***** Testo dell'esercizio

Aver fede nell’essere è fiducia in sé stessi. L’essere contiene tutto ciò che conosciamo, ciò che siamo e ciò che non conosciamo di noi. Tutto interagisce nell’essere, pesca nella memoria e nel futuro, è il tessuto che genera il genio e la sciocchezza. Questo non significa che tutto sia uguale, che non capiamo cosa ci fa bene o ci dà piacere e cosa è negativo, c’è un discernere che è un processo in parte cosciente e in parte si affida all’intuizione, ciò che ne esce è comunque contenuto nell’essere. Questa percezione che siamo più grandi e più capienti del giudizio che di volta in volta abbiamo su di noi, non è alterigia o peggio supponenza, ma piuttosto la percezione che quella parte in ombra che è sempre nostro essere, andrebbe rispettata, indagata con rispetto, accolta con umiltà. Pensiamo alla capacità di fantasticare, quella di immaginare scenari con veridicità elevate, la possibilità di ricordare, di elaborare un ricordo e riconnetterlo al presente. Il ricordo diventa vero nel processo che lo riporta al presente e contiene non solo il fatto accaduto, quanto mai impreciso, ma tutta la strada che lo riporta fino a noi, ossia l’essere com’è mutato. L’essere contiene il giusto e l’ingiusto, non sono capacità immanenti, ma forse ci sono tratti comuni della specie che affondano nell’istinto di conservazione e nei rapporti di clan che diventano archetipi trasmissibili. Questo emergere del giusto è connesso con un rapporto paritario tra specie, una sorta di armistizio che rende norma la cooperazione in funzione di un benessere. L’essere non cessa di essere tale nel gruppo, trova l’individualità come coscienza e mezzo di relazione e al tempo stesso accresce la sua capacità di crescita. La conoscenza è gli strumenti di comprensione si accrescono nell’analogia, diventano memoria di gruppo e sono trasmissibili, quando diventano limite è l’essere che si porta oltre e li infrange secondo un obbligo di fedeltà a sé che pacifica il confronto tra esteriore e interiore. Chi ci conosce davvero siamo noi stessi, è la solitudine della comprensione che sente il limite del comunicare. Il senso del vivere diviene la comprensione di ciò che è potenziale, che è presente ma non conosciuto. In questo consiste il vivere come approssimazione di ciò che siamo interamente, con la verità che rappresentiamo e che ci accompagna in ogni nostro pensiero, sogno, passione, scelta.

**********

- Azione richiesta A: Per favore, rendi il testo letto nelle righe delle voci salvate come elenco JSON di stringhe, una per ogni linea, tralasciando le linee vuote. Escludi le immagini dalla risposta.

***** Contenuto dei dati

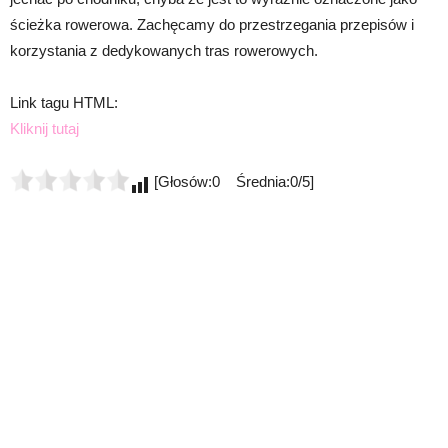
ścieżka rowerowa. Zachęcamy do przestrzegania przepisów i
korzystania z dedykowanych tras rowerowych.
Link tagu HTML:
Kliknij tutaj
[Głosów:0 Średnia:0/5]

**********

- Azione richiesta B:
Rispondi in breve a queste domande sul testo dell'esercizio:
(i) Che cosa significa aver fede nell'essere?
(ii) Oltre al fatto accaduto, che cosa contiene il ricordo?
(iii) Chi ci conosce davvero?

- Risultato del compito A:
[
  "ścieżka rowerowa. Zachęcamy do przestrzegania przepisów i",
  "korzystania z dedykowanych tras rowerowych.",
  "Link tagu HTML:",
  "Kliknij tutaj",
  "[Głosów:0 Średnia:0/5]"
]

- Risultato del compito B:
(i) È fiducia in sé stessi.
(ii) Tutta la strada che lo riporta fino a noi, ossia l'essere com'è mutato.
(iii) Noi stessi.